Right There

I mean there have been times where I’ve been stopped and searched just for no reason, like walking downtown, on Hawthorne. That’s happened twice. There’s also been kids wanting to fight me just because I’m Mexican and they think I’m about that. So I’ve definitely experienced it, and it really sucks. And I’ve seen it of course, like everywhere. It’s just everywhere.

"People think that because I am Mexican I come from a place that’s just violence, where everyone’s a bad person, you know what I mean?"

But I don’t feel like that, I’m not a bad person. I’m not a fighter, I don’t do that kind of stuff. The police just stopped me and search me, and question me and all that just because I am walking down the street with a backpack. They really don’t have the right to do that. It’s pretty easy to move on from it when it’s just a regular person just trying to tuck their shirt, because it’s just some weird rando-whatever. But it’s an official person that’s meant to protect you in case something goes bad.

"I’m not supposed to feel afraid of dying that day if I’m being searched just for no reason."

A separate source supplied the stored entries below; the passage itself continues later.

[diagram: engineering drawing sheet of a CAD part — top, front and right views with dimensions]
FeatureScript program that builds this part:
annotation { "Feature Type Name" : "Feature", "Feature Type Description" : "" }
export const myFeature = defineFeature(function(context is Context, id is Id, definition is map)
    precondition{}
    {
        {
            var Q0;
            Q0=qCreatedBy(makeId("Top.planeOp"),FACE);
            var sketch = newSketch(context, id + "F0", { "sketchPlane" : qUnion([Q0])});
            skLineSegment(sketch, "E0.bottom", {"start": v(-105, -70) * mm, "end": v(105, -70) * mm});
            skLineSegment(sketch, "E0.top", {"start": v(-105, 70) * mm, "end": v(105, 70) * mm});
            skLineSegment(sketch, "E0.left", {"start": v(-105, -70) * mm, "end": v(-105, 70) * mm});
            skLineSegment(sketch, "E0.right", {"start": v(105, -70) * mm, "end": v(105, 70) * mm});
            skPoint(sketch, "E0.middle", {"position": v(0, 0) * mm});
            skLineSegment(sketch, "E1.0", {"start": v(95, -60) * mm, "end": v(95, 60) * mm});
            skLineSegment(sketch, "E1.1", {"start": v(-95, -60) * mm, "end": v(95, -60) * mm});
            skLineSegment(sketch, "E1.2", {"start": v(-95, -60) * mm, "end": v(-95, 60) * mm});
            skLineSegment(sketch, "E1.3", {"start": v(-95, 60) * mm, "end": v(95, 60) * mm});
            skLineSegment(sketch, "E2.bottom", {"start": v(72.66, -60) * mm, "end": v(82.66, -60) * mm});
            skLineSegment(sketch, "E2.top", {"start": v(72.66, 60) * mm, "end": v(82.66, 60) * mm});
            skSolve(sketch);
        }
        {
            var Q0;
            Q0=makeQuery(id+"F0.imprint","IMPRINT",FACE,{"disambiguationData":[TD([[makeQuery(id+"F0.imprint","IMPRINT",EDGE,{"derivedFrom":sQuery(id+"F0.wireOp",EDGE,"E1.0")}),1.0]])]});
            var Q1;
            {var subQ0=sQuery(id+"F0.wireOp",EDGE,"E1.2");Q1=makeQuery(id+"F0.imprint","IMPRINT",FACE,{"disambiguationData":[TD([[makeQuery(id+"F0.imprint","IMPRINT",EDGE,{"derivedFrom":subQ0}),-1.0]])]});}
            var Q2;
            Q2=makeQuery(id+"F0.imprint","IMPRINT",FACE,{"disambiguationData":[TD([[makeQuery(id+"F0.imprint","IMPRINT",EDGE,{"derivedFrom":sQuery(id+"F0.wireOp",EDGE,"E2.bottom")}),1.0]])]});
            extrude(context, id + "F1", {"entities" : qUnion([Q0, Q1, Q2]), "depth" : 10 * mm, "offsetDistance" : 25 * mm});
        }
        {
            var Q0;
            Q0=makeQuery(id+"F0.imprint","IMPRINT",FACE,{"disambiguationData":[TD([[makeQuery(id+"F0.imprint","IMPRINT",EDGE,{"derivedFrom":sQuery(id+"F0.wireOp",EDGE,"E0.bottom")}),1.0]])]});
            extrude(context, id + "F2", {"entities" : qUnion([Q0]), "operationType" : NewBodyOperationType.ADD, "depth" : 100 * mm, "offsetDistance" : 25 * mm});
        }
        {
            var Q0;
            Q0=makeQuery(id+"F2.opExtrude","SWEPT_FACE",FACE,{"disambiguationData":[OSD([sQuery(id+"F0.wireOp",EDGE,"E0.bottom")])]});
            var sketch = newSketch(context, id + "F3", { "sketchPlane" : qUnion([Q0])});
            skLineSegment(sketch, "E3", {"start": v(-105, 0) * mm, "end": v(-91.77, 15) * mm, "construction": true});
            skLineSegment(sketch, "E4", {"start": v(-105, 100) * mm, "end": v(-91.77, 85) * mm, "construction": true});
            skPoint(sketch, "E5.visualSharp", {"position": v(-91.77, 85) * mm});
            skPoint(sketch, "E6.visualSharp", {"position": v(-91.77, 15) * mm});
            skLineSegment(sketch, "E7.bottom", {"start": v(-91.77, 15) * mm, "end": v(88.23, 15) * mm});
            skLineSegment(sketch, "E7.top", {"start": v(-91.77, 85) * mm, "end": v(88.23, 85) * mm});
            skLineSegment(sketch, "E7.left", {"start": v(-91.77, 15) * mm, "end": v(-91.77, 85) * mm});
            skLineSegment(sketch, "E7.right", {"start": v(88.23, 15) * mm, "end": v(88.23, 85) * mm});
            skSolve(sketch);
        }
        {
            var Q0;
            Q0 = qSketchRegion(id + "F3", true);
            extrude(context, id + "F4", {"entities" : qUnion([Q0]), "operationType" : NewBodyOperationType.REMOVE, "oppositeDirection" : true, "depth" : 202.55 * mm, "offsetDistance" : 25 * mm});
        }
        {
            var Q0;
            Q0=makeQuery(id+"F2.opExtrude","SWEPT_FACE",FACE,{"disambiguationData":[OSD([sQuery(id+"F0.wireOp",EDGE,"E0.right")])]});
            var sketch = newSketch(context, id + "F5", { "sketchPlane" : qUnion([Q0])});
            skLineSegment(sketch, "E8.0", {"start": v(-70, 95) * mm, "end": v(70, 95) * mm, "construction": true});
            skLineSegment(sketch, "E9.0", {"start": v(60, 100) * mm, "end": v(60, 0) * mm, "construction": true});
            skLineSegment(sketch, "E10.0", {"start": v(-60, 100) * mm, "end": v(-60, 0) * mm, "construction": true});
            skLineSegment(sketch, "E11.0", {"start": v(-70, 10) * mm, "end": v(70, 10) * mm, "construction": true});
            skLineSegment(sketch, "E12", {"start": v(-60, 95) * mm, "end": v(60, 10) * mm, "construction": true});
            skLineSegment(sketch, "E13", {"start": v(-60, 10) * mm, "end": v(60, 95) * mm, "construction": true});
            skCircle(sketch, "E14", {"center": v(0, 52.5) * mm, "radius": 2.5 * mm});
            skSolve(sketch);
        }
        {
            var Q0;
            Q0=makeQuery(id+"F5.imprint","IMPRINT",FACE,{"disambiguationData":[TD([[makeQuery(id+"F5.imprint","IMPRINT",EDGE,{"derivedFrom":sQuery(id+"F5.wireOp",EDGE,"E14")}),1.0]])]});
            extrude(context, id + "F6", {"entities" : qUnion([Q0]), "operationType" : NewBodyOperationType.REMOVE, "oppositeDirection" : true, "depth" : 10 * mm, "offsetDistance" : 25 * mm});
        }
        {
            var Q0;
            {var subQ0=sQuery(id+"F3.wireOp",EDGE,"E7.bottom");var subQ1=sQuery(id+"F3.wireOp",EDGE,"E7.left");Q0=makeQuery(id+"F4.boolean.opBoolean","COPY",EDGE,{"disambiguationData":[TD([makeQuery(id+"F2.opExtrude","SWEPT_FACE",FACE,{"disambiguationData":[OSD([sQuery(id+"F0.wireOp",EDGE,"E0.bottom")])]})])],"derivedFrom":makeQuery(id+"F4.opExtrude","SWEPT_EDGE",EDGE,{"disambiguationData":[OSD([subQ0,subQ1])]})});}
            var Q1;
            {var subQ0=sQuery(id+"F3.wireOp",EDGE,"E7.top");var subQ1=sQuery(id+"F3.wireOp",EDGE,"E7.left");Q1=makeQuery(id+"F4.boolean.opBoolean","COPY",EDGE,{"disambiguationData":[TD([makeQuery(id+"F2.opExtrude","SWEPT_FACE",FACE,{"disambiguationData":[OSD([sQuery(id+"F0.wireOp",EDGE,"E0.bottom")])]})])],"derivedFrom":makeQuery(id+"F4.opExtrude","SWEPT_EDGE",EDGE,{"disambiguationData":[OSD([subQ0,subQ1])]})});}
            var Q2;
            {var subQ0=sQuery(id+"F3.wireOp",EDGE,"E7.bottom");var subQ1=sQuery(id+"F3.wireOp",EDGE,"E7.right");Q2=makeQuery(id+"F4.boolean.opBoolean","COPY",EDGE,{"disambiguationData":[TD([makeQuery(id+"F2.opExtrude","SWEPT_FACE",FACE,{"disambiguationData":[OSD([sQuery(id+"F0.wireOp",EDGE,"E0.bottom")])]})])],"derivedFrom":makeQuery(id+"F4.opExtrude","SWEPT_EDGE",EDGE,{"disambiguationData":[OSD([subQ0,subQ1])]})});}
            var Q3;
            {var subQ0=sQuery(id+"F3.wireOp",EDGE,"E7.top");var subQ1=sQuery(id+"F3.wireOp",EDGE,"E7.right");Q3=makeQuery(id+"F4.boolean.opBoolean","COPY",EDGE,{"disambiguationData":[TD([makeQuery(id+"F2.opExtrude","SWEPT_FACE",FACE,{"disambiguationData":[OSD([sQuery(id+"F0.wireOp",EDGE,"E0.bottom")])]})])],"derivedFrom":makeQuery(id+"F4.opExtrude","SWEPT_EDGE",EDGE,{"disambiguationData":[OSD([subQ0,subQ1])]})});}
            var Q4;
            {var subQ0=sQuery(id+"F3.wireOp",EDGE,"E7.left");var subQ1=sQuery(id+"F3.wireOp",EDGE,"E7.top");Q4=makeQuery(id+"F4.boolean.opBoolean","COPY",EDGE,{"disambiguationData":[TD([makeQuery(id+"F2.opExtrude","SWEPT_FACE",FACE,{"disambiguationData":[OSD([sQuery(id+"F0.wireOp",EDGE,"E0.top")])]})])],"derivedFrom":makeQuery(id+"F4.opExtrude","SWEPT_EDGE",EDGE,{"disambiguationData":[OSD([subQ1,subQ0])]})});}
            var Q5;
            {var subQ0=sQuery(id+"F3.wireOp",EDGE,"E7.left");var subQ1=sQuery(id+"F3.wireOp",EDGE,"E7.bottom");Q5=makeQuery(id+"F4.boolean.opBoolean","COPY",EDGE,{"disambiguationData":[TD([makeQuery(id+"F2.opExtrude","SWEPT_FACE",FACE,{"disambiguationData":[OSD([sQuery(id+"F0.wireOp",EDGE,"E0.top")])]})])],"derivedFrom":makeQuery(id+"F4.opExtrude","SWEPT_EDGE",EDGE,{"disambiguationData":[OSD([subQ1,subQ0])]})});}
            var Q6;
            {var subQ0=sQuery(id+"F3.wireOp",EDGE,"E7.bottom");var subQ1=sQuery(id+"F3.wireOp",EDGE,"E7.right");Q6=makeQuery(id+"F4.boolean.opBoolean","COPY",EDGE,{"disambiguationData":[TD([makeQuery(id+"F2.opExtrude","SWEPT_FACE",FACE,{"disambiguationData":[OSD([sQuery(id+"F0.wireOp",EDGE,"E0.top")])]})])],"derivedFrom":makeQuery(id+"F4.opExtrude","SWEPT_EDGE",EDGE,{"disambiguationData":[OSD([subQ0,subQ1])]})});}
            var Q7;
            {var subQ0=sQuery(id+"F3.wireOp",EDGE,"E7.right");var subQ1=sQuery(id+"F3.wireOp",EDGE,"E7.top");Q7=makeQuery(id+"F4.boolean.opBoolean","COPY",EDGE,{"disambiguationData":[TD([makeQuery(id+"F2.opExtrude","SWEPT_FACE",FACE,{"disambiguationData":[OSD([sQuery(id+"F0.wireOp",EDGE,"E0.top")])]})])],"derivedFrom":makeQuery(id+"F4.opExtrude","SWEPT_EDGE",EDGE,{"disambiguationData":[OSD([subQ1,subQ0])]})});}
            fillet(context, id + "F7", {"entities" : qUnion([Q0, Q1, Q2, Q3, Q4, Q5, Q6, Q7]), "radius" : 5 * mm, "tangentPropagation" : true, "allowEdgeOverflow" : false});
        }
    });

You know what I mean? And that’s what I feel like, I felt like I was going to die either of those two times. Because they were being very aggressive and there’s like nothing I can do. I just have to do what they say and hope for the best, and it’s kind of hard to come back from that. It’s kind of hard to think of a way for it to get taken care of. It’s happened before where police officers get held accountable for that kind of stuff, but then they just get like a slap on the wrist. Nothing major really happens to them. Even with physical evidence, they just don’t really get what they deserve, so it’s kind of hard to think of an idea that would work in society today.
I think it’s different when you see it on a screen and then just scroll by and don’t even think about it later, than when it’s someone you know that goes to this school and that has those feelings, and is afraid of these things that could happen to him because of the color of his skin. It’s right there in front of you so it’s kind of hard to just brush it off. To handle the everyday things for the most part I just don’t think about it, or I try not to think about it. Being hung up on something like that would make everyday kind of unbearable. You know what I mean? So it’s easier to just not think about it, and go about my day and try to act like it never happened, or just focus on something else to just distract myself.

"It happens so much that there’s a problem everyday."

And for you to just try and deal with those problems everyday, and each time it happens, would just be impossible. Most of the time it’ll go nowhere, it will just escalate the situation that doesn’t need to be escalated, and at the end of it you’re not going to change that person’s mind about you by trying to confront them or fight them about it. It’s obviously easier to talk to someone that you care about, and you can tell them calmly, like “hey, whatever you said was kind of iffy.” But even then that’s their view, you know what I mean? It’s kind of hard to change people’s perspectives when their beliefs are set in stone. That’s especially true with someone you don’t know, you’ll just get angry and it will go somewhere it doesn’t need to go and it will change nothing. I just want people to stay strong. Because even after the whole thing with the two officers, I felt ashamed of who I was, because I was just walking by, minding my business, enjoying my day, and then out of nowhere they just stopped me and started confronting me. That’s just because of who I am and how I look, it’s a really shitty feeling, and I don’t want to feel like that anymore. I don’t want anyone else to feel like that. So if there’s anyone that has ever had that happen to them just stay strong.

"Keep being proud of who you are, like your skin color, or whatever people try to take away from you. Just be proud of it."

I hold onto that pride through my family, where I come from. I’m really proud of where I come from and who I am, because my life would've been totally different, I imagine, if I didn’t have the skin color I have. But I’m proud of it because it made me who I am today. It shaped my beliefs and who I am.